‘The Salmon Way’: Author shares Alaska’s salmon stories and ways of life

The Salmon Way: An Alaska State of Mind by Amy Gulick explores and celebrates the relationships among people and salmon in Alaska.

From the fish camps of the Yukon and Kuskokwim Rivers, to the gillnets of Bristol Bay, to the bear and angler-packed banks of Juneau’s Sweetheart Creek, salmon connect people to the land, the water, the seasons, and each other. Those connections create a culture that inspired author Amy Gulick’s most recent book, “The Salmon Way: An Alaska State of Mind,” released May 1, 2019.

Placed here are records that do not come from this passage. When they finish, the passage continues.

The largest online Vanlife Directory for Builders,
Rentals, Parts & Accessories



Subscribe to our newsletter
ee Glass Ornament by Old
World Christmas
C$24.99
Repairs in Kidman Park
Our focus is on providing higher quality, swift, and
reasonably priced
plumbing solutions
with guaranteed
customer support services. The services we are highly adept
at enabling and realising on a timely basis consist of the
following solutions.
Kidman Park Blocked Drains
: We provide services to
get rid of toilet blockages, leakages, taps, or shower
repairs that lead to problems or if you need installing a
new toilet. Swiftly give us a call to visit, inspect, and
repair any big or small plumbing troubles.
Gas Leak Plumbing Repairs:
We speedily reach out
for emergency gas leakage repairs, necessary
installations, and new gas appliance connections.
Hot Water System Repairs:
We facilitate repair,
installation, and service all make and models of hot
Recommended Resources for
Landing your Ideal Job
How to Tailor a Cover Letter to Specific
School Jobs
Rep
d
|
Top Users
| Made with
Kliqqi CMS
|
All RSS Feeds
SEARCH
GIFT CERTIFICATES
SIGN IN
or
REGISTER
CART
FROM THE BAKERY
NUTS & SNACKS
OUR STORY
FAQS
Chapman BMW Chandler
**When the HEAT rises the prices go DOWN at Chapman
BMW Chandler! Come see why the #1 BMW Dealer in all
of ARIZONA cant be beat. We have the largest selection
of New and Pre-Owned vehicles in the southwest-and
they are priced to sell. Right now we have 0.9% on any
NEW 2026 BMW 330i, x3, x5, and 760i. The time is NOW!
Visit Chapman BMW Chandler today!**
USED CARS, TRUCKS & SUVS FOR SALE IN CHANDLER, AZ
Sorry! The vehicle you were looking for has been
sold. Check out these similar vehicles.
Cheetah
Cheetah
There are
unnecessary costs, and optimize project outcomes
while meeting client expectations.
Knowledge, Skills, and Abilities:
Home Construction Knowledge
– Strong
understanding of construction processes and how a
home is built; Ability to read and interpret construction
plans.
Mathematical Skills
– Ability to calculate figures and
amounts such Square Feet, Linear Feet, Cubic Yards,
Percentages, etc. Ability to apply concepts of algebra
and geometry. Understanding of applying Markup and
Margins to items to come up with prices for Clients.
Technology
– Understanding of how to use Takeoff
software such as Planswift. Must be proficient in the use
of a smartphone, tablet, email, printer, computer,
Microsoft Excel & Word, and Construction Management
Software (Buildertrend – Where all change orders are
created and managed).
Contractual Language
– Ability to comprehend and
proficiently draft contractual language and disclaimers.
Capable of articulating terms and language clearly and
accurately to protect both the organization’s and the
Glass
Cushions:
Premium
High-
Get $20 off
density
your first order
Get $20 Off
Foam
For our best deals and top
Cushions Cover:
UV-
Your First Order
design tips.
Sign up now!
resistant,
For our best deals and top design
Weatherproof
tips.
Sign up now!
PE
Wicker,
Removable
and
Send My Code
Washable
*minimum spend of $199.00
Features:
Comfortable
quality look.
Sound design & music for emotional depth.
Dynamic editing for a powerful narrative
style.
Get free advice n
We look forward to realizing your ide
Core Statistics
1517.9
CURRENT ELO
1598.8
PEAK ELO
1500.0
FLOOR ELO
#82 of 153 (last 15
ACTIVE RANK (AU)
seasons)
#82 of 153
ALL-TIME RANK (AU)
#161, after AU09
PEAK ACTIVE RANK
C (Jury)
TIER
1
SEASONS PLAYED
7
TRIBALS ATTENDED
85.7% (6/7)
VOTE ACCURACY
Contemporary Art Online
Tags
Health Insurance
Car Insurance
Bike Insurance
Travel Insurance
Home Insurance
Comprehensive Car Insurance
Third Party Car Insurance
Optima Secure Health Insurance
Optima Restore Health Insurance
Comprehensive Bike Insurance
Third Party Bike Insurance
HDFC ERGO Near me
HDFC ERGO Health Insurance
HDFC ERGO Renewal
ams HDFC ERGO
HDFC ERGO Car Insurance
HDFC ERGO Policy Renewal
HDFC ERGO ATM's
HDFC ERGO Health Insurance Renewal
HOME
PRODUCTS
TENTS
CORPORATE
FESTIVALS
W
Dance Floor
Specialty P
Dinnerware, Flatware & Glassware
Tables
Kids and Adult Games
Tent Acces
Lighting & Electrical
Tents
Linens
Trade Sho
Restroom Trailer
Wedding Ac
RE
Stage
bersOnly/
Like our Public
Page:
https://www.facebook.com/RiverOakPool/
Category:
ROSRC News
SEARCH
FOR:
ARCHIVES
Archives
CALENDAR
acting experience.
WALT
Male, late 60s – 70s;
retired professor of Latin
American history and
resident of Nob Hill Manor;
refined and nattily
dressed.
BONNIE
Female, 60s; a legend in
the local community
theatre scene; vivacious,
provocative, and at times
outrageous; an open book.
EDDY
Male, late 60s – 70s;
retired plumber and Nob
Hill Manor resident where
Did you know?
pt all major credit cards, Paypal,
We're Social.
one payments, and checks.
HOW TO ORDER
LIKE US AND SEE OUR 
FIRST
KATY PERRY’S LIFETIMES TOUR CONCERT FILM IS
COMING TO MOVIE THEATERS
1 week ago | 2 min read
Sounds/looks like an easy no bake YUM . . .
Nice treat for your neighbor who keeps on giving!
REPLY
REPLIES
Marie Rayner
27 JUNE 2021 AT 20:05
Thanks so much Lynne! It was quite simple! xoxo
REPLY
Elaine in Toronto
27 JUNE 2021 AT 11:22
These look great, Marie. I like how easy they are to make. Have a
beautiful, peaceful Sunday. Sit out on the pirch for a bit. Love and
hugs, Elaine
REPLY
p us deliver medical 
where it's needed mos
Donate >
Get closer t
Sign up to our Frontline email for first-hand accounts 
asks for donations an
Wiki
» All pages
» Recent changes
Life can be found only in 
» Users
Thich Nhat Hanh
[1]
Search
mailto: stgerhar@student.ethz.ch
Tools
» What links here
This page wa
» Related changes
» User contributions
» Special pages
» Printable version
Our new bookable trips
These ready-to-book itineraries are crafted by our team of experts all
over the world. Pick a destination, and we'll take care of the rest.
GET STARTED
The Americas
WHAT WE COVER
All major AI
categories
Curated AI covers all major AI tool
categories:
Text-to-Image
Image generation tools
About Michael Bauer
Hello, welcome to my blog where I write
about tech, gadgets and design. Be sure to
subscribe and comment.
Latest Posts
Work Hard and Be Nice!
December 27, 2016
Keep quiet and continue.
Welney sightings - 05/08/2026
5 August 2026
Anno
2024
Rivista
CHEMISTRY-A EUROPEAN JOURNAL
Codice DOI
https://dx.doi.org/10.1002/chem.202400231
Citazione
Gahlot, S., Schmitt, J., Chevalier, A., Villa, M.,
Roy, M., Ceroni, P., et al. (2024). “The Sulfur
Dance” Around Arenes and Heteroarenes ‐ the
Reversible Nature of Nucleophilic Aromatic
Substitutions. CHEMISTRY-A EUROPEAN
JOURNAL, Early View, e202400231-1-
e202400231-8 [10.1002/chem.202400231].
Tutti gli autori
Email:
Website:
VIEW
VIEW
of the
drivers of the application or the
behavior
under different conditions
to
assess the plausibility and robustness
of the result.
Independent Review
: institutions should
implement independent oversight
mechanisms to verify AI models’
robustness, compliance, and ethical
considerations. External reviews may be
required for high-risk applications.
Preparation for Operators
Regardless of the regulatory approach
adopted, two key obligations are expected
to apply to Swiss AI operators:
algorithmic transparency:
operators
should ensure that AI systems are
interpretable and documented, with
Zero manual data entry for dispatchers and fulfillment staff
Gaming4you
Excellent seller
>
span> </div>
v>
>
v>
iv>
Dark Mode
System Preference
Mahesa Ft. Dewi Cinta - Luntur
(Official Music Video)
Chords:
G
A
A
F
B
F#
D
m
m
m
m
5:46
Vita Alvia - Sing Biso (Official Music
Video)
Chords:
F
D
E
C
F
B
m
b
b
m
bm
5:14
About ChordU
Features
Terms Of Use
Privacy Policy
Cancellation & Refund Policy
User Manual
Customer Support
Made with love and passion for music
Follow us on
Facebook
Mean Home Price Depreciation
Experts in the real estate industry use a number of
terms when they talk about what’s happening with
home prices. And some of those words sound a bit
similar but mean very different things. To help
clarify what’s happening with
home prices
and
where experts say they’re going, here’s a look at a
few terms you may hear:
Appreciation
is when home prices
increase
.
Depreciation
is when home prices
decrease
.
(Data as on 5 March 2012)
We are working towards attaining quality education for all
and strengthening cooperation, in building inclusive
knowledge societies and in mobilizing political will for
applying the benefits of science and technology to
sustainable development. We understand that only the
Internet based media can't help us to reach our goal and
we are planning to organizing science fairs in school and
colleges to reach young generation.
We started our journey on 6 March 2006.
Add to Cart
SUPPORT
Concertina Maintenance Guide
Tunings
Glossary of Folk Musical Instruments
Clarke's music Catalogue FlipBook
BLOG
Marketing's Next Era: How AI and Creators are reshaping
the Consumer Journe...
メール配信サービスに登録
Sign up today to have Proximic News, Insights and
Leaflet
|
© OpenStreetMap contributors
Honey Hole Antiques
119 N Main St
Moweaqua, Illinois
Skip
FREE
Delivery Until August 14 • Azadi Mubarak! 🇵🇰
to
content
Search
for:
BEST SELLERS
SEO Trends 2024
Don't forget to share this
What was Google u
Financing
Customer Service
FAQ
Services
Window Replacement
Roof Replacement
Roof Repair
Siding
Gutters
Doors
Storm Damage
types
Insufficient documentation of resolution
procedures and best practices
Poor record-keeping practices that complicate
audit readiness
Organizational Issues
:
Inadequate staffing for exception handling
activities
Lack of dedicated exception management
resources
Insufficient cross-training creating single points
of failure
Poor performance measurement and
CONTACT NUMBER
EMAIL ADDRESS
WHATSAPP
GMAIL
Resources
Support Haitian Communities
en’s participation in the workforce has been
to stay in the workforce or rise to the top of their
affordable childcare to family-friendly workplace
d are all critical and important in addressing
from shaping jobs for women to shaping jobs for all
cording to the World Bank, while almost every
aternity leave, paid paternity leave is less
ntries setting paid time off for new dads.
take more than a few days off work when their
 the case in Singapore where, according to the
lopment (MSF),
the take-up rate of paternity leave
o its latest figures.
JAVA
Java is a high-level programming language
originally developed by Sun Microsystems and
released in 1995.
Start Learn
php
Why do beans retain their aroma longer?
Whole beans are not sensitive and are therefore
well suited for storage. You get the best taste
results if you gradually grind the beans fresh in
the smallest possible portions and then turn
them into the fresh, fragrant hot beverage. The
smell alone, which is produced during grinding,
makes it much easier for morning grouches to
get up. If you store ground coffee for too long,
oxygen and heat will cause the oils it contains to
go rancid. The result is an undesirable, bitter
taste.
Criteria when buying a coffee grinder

“Salmon create a generosity of spirit, and generosity creates relationships,” Gulick said. “Relationships create community. When you step back you think ‘Wow, how can a mere fish do that?’ It’s the gift of salmon — not just to people, but to the land, the plants, the fish, the trees. They’re the gift that keeps on giving.”

Alaska Native elder Martha Larson hangs salmon at her family’s Strait Slough fish camp on the Kuskokwim River. Photo by Amy Gulick

“The Salmon Way” chronicles Alaskans’ relationship with salmon through six main sections, each one delving into a different theme: salmon as a gift, salmon as seen through the lens of commercial, sport or subsistence fishing, salmon in Bristol Bay, and the future of salmon. It weaves in profiles of salmon people, Gulick’s evolution as a salmon lover and stories of her journeys to fish camps, fishing boats, setnets, smokehouses and salmon-loving homes around Alaska.

Gulick’s first book, “Salmon in the Trees: Life in Alaska’s Tongass Rain Forest,” published in 2010, delved into the relationship between salmon and the Tongass’ trees.

Sweetheart Creek south of Juneau is a popular fishing location for both bears and people. Photo by Amy Gulick.

For “The Salmon Way,” she asked almost everyone she spoke with the same question: What do salmon mean to you?

One woman told her salmon are “like breathing,” Gulick said. People to whom salmon provide different things — subsistence, sport, a paycheck — still answered similarly and in ways that went deep.

“If you blindfolded yourself and you listened to everybody’s answer, you would have no idea who those people were. You couldn’t label any of them. You couldn’t put them into a faction,” Gulick said.

A young boy learns to cut salmon by watching his grandmother at the family’s fish camp on the Kuskokwim River. Photo by Amy Gulick.

That led to one of Gulick’s goals with the book: to help Alaskans see that when it comes to salmon, we have more similarities than differences.

“If we want a salmon-filled future,” Gulick said, “we need to be fighting for the fish and not over the fish.”

Dipnetting for sockeye salmon at China Poot Bay near Homer. Photo by Amy Gulick.

Every day in her home state of Washington, Gulick said, she’s confronted with what Alaska’s future could be. The state has spent and budgeted billions of dollars to restore its once-legendary salmon runs, depleted to less than 10 percent of their historical abundance due to what scientist David Montgomery, author of “King of Fish: The Thousand Year Run of Salmon,” identifies as the “Five H’s:” loss of habitat, overharvest, hydropower and dams, hatcheries, and people not learning from history.

Each time she traveled north to Alaska, Gulick said, the plane felt like a time machine.

“When I was flying north, I was hurled back in time to what my home was 200 years ago. And I’d just be so grateful,” she said. Going south, “… in a way I felt like I was being hurled into the future of what (Alaska) could be if we weren’t careful…. I always say the way that we lose salmon is gradual. We lose it stream by stream, river by river. It’s not overnight. It’s not apocalyptic. It’s a slow process, but in a few generations, they’re gone. And then enough time goes by, and we don’t even know what we’ve lost.”

Flowing 355 miles from its headwaters in British Columbia, the Stikine River empties into southeast Alaska. The transboundary river supports all five species of Pacific salmon, important to people on both sides of the border. Photo by Amy Gulick.

Soon after a conversation with the late and reknowned Tlingit Ravenstail weaver Teri Rofkar of Sitka, who tells her “relationships” is a better word to use for mountain goats and the Tongass’s trees than “resources,” Gulick writes, “There’s no doubt that salmon are valuable to Alaska, but when viewed in monetary terms, fish become commodities. So what are salmon worth to Alaskans? Throughout my travels I asked everyone I met how he or she values salmon. Not a single person responded with financial figures. Instead, all of the answers spoke to the relationship instead of the resource. The most frequent responses included family, community, culture, well-being, and way of life — values too precious to reduce to dollars and cents, and senseless to try. The truth worth of salmon to Alaskans? Priceless.”